Who decides what is harmful, dangerous, or toxic? Do you guys have some official and public guide-lines about that?
It seems to me that you fail to understand the natural direction of interpretation. Given an "object" O, an "interpretation" of O in terms of I is a map M: I -> O that preserves some structure from I into O. Not the other way around.
Your physical scale (or your physical thermometer) is before all a physical object S. Calling such a physical object S a scale is asserting the existence of an "interpretation map" M: I -> S that preserves the structure of I into S, in a relevant and satisfying way. What is the domain I here? For an engineer, it's going to be the theory of Newtonian mechanics, the primitives of which being the concepts of mass, space, time, and force. On top of that, a very explicit notion of weight/gravitational interaction between two objects has to be given.
That is, the domain I of the interpretation map actually contains more than just the primitive concepts, it also gives an explicit form of F in the F = ma part of Newtonian mechanics. You can for example go with F = -mg if that satisfies you, or go with the less incorrect -GmM/r^2 form. Still, both forms require as data the earth's mass and a knowledge of G (either directly, either indirectly by a process of calibration).
So suppose that you have such an interpretation map M: I -> S into your object. S is now called a scale if it preserves the whole structure from I in a way you judge satisfactory. That is, if it shows the expected numbers predicted on the domain of M, and if it preserves the relative order of mass/weight difference (given two objects O1 and O2 to be measured with S, if the domain I says that the mass of O1 is superior to the mass of O2, then S agrees). Note that if you were rigorous, it is not S that is interpreted to be a scale, but M(I). It would be a mistake to think that S is uniquely and completely characterized by M. In fact, even M(I) is not completely or uniquely characterized by M (as in, it is possible to find different maps from the same I into M(I), to find different I, etc.).
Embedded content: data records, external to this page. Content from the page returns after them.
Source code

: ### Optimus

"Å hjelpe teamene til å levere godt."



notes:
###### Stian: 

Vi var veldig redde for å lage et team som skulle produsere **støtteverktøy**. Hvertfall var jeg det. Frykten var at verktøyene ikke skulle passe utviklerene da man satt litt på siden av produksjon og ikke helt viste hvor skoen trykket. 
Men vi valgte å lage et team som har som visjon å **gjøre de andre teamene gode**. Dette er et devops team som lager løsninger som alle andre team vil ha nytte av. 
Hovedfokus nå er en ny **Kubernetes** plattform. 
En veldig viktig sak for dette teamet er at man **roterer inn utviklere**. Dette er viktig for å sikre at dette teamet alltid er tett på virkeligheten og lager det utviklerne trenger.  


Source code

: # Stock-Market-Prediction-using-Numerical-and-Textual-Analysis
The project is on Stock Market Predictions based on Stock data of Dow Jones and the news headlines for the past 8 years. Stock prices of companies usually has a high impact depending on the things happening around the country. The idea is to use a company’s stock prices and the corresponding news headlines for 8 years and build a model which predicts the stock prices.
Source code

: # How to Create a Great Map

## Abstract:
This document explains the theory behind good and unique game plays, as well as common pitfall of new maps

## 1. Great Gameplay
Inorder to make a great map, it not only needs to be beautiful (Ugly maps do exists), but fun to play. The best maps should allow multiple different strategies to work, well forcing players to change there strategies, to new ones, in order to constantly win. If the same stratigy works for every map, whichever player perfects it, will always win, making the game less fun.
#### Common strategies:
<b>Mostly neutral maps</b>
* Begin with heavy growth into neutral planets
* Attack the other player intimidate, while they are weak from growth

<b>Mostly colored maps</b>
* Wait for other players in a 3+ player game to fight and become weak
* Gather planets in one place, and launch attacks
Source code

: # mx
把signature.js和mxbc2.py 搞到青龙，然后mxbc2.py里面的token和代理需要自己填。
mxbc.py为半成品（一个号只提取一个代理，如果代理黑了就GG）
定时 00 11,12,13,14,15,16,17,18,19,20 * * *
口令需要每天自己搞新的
This is where lies the problem with language. The "uniqueness part" is very very wrong. There exists a lot of different and incompatible domains that are yet mapped satisfyingly into your sentence. A lot of wordplay are actually based on that. Language is also non-associative, but the parenthesizing is never written explicitly. It is also non-commutative (both within a sentence, or between sentences themselves), but that's less of a problem.
What is important to understand in any case, is that this interpretation process is not a canonical or choice-free one. A decision is made at some point, by someone, so it is inherently subjective. Physics being extremely constraining and authoritative, these choices and fundamental ambiguities are generally barely visible in the daily world/engineering world. For language, however, you cannot avoid them. It gets even worse when the very same word of the dictionnary can refer to multiple incompatible concepts already.
When it comes to your post, you're basically asking people to try to find the good domains/theories that explain what happens in a net. First, a net is a black box, so good luck with that. Secondly, people are trying to do so for decades and are failing hard. Finding the good "I" is just an extremely difficult task. Even if you had some good "I", asserting that what you see in a black box is indeed well interpreted by such a specific domain (and not another one) won't be convincing (most likely). Any metric people are using to quantify what happens in a net is already playing the role of a scale. It's just not an interesting scale, generally.